In Britain, the name William Morris is more associated with the Victorian textile designer and his wallpaper designs than with his namesake who founded Morris Motors — the first British automotive production line in Cowley, Oxford.
In a deeper irony, the more feted artistic Morris was the author of a utopian fantasy, News from Nowhere, in which he extolled a pre-industrial world without machines.
These ideas remain hugely powerful — think only of JRR Tolkien.
Tolkien hated technology, America and motor cars. Over Christmas, I watched Peter Jackson’s impressive cinematic creation of the Lord of the Rings and his depiction of the industrial machine in which the fallen wizard Saruman manufactured his orc armies. The message is clear: industry is evil and will destroy the Earth.

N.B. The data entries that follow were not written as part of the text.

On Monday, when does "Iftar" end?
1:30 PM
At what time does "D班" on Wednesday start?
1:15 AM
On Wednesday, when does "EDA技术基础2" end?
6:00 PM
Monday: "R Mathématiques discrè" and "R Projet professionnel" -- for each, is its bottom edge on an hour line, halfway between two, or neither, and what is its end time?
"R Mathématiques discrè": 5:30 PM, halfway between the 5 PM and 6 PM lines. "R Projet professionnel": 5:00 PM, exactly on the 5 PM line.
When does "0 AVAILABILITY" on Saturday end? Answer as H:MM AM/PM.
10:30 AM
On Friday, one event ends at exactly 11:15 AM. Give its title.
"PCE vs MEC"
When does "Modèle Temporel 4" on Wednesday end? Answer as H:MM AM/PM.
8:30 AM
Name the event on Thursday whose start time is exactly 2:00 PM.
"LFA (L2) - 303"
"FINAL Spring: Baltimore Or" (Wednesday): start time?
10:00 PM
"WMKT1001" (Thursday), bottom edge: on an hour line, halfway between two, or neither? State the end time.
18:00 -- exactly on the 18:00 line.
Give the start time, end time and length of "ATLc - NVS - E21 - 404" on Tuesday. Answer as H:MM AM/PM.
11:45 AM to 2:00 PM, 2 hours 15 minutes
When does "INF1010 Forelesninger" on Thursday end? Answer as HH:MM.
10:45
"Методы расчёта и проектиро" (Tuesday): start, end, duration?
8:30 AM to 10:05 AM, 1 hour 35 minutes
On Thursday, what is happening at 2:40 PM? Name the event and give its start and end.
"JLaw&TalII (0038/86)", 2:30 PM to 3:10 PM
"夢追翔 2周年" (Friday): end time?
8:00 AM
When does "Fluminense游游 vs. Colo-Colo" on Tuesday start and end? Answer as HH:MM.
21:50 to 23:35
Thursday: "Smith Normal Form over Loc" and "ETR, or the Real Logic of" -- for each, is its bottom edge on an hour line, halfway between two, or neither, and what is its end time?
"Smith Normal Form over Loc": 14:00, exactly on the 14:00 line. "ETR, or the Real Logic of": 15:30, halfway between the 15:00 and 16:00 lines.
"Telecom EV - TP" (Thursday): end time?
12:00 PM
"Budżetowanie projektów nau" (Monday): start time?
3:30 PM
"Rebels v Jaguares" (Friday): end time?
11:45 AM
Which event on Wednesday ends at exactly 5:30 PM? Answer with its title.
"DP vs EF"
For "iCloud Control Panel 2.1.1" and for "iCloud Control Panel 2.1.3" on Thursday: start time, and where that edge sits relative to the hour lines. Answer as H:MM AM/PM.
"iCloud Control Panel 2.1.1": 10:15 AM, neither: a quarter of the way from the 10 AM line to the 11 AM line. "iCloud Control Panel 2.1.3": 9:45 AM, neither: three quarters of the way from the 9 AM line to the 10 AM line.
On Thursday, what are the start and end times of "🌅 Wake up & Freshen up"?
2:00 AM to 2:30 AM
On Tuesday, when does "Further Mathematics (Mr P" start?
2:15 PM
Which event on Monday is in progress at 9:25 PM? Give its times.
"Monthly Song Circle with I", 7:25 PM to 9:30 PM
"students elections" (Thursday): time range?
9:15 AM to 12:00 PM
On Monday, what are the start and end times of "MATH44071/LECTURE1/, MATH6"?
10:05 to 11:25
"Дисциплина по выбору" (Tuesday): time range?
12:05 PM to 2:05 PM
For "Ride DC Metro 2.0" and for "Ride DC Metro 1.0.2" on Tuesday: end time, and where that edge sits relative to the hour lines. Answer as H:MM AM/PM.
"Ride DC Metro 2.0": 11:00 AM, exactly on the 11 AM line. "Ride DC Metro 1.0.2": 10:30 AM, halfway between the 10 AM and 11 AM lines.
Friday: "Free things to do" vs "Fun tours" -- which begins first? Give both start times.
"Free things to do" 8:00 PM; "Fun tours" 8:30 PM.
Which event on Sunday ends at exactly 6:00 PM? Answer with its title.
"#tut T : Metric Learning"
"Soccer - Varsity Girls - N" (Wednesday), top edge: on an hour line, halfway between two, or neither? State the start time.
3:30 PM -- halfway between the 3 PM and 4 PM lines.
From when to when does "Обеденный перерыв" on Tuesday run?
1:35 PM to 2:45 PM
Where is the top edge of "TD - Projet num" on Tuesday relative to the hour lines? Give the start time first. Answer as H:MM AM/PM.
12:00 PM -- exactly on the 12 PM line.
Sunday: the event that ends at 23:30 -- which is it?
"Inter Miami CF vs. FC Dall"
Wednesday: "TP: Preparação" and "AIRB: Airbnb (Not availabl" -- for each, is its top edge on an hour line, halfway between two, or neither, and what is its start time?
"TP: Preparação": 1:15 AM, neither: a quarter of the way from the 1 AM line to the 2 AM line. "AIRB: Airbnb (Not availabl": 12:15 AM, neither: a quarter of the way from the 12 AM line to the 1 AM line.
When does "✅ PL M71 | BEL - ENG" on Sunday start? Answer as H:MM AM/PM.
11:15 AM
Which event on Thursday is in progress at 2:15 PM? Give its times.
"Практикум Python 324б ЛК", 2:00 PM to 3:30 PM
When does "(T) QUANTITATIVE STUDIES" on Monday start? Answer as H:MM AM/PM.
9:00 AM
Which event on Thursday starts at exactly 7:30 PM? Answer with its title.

As we move towards the Brexit deadline, nowhere in the debate about national identity and Britain’s relationship with Europe is there any discussion of industry and Britain’s commercial purpose in the world.
The Brexiteer cheerleaders, Boris Johnson and Jacob Rees-Mogg, cannot explain how British manufacturers will thrive in a new world of tariffs and protectionism.
Yet, we are now told by Michael Gove, the Brexiteer Environment Secretary that British livestock farmers need have no fear outside the EU because their produce will be protected from competition.
Therein lies the ghastly truth: come the end of March, Britain will be alone, shunned by foreign investors, its industrial base eroding but its green hills and valleys alive with lambs and cattle, all protected at the expense of consumers.
It will be good for one industrialist, Sir James Dyson, who fancies himself as a gentleman farmer. He has bought 35,000 acres of land on which he last year collected £3 million in EU farm subsidies.
Are we to go full circle? In 1959, the industrial Morris (by then Lord Nuffield) said Britain was “a nation in semi-retirement”.
By the 21st century, the UK seemed to have found a new life in Europe. It would be a shame if it was sent back to rot in a bungalow by the sea.